[MD] What "moral revolution" is called for by the MOQ?
Arlo Bensinger
ajb102 at psu.edu
Tue Mar 20 07:42:28 PDT 2007
[Platt]
If by elitist you mean someone who discriminates between good and bad
art, then proudly accept the label. I certainly do not consider my
amateur art to be as good as that of Tom Benton or Andrew Wyeth. In
fact, compared to them I'm awful.
[Arlo]
Who doesn't "discriminate", Platt? Are you suggesting that only
"approved" art enter the public sphere?
[Platt]
I notice you ignored the quote that described the role of social
quality in keeping biological pleasures in their proper place. Worth repeating:
[Arlo]
I'm not ignoring it.
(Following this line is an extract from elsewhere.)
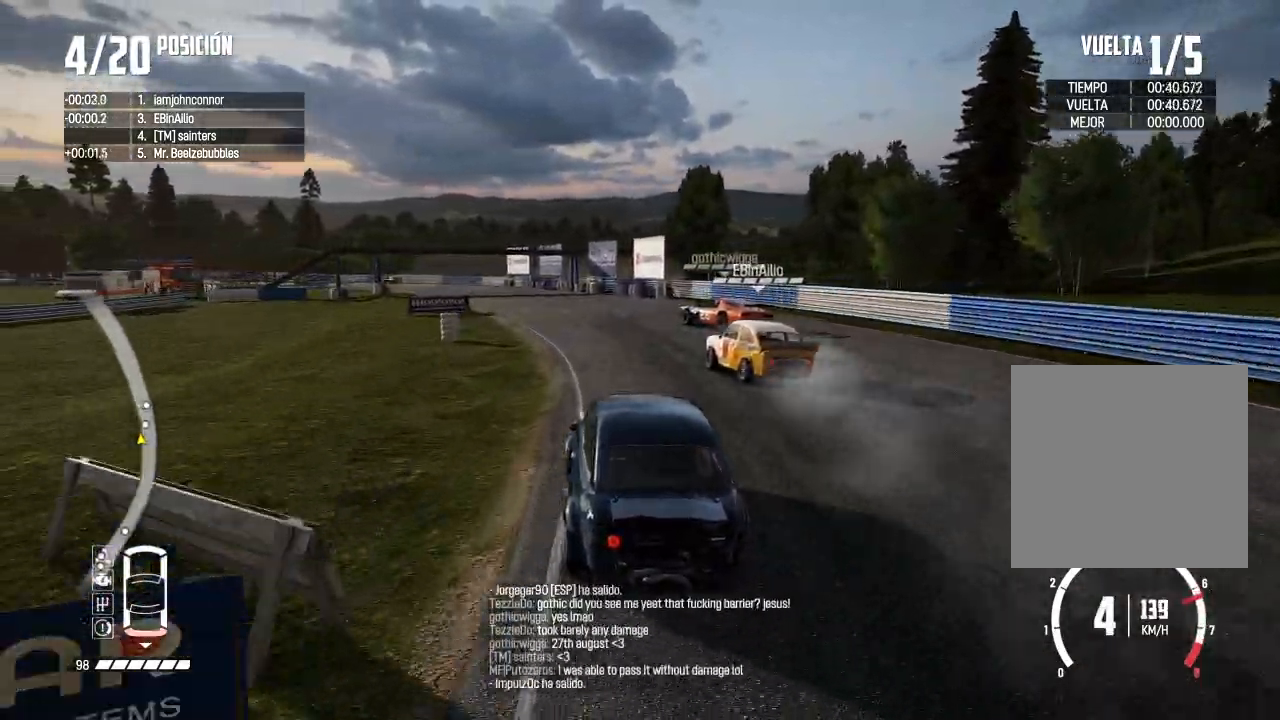
{"buttons": ["R2"], "left_stick": "left", "right_stick": "center", "events": [[33, "left_stick", "center"], [166, "left_stick", "right"], [300, "left_stick", "left"]]}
I said its clear what Pirsig had said about the
"moral revolution", since that is the topic at hand.
"The Hippie revolution of the sixties was a moral revolution against
both society and intellectuality."
"Phaedrus thought that this Hippie revolution could have been almost
as much an advance over the intellectual twenties as the twenties had
been over the social 1890s..."
"The revolutionaries of the sixties thought that since both are
anti-social, and since both are anti-intellectual, why then they must
both be the same. That was the mistake."
Whatever Pirsig said elsewhere, the "moral revolution" of the hippies
was against both society AND intellectuality.